Intersections No. 2 · Winter 1997

The Advent Carol

Perhaps it would have been better
if they had killed the baby in the manger,
crushed his tiny head with a rock.

Perhaps it would have been better
if they had put a Luger to the back
of his Jewish head and pulled the trigger.

Perhaps it would have been better
if they had taken his black body out
and hanged him from a tree.

If they had ripped the messiah from the manger
and tossed her into a river
because she was a girl.

Perhaps it would have been better
if the Tutsi baby were sliced to pieces by machetes,
if the Japanese newborn were incinerated by atom bombs,

If the Chinese baby were crushed
under the rubble of buildings
demolished by Japanese bombs.

Perhaps it would have been better
if Mary had aborted.
Hope is such an endangered child
here in a world so impatient for crucifixions.

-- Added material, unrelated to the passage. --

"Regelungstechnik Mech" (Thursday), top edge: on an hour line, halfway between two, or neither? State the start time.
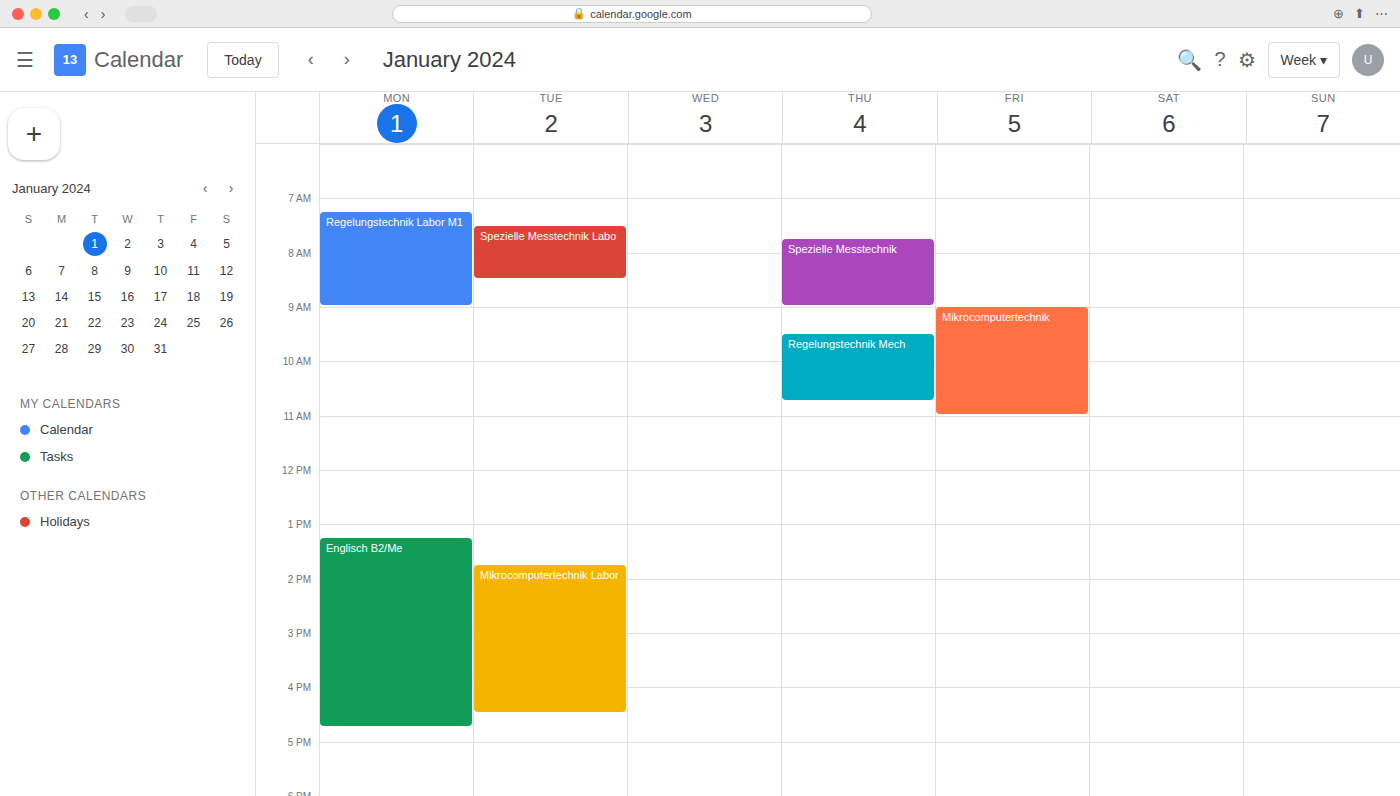
9:30 AM -- halfway between the 9 AM and 10 AM lines.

Perhaps we would do better
taking hope in our hands
and squeezing the life out of it.

Instead we adore the baby
whom we do not understand, cannot feed,
whom we kill.

The Madonna of Dohany Street

It is a quiet Sunday afternoon
in Budapest
on Dohany Street.

I can hear the clank and clink
of lunch dishes being washed,
music is playing through open windows,
a cat sits at a window
intense
looking at a flock of pigeons
on the street below.

This lazy afternoon is full of peace
as I sit in front of the synagogue
in what used to be Budapest’s ghetto,
but my heart is troubled
as I think of the Holocaust image
I saw earlier in the day
at the museum.

The image is a common one
full of meaning and reverence
for believers, and others, too
The Madonna and Child
signifying God entering the world of the living
and our divine roots.

I have seen a hundred Madonnas
with a hundred children
hanging in museums
or painted on cathedral walls
but today I saw a different view
a photograph Madonna and Child
that has left my life
changed.

The setting is not Nazareth
but the Budapest ghetto.
The Christ child is a girl.
She has a face I recognize
looking as she does
just like a little girl I know
named Abbie.

But this Madonna and Child
is sadly different from all the others.
The child in the picture
is not smiling under the gaze
of a loving mother;
her mouth gapes open, dead,
from a sunken, shrunken face.
The Christ child lies, eyes open,
in her dead mother’s arms.

And there, in an instant,
I see it all,
together in time and place:
annunciation, nativity, adoration, crucifixion.

And what of resurrection?

Maybe it began
with the change
I felt in my soul
when I saw this picture.

May god have mercy on us all.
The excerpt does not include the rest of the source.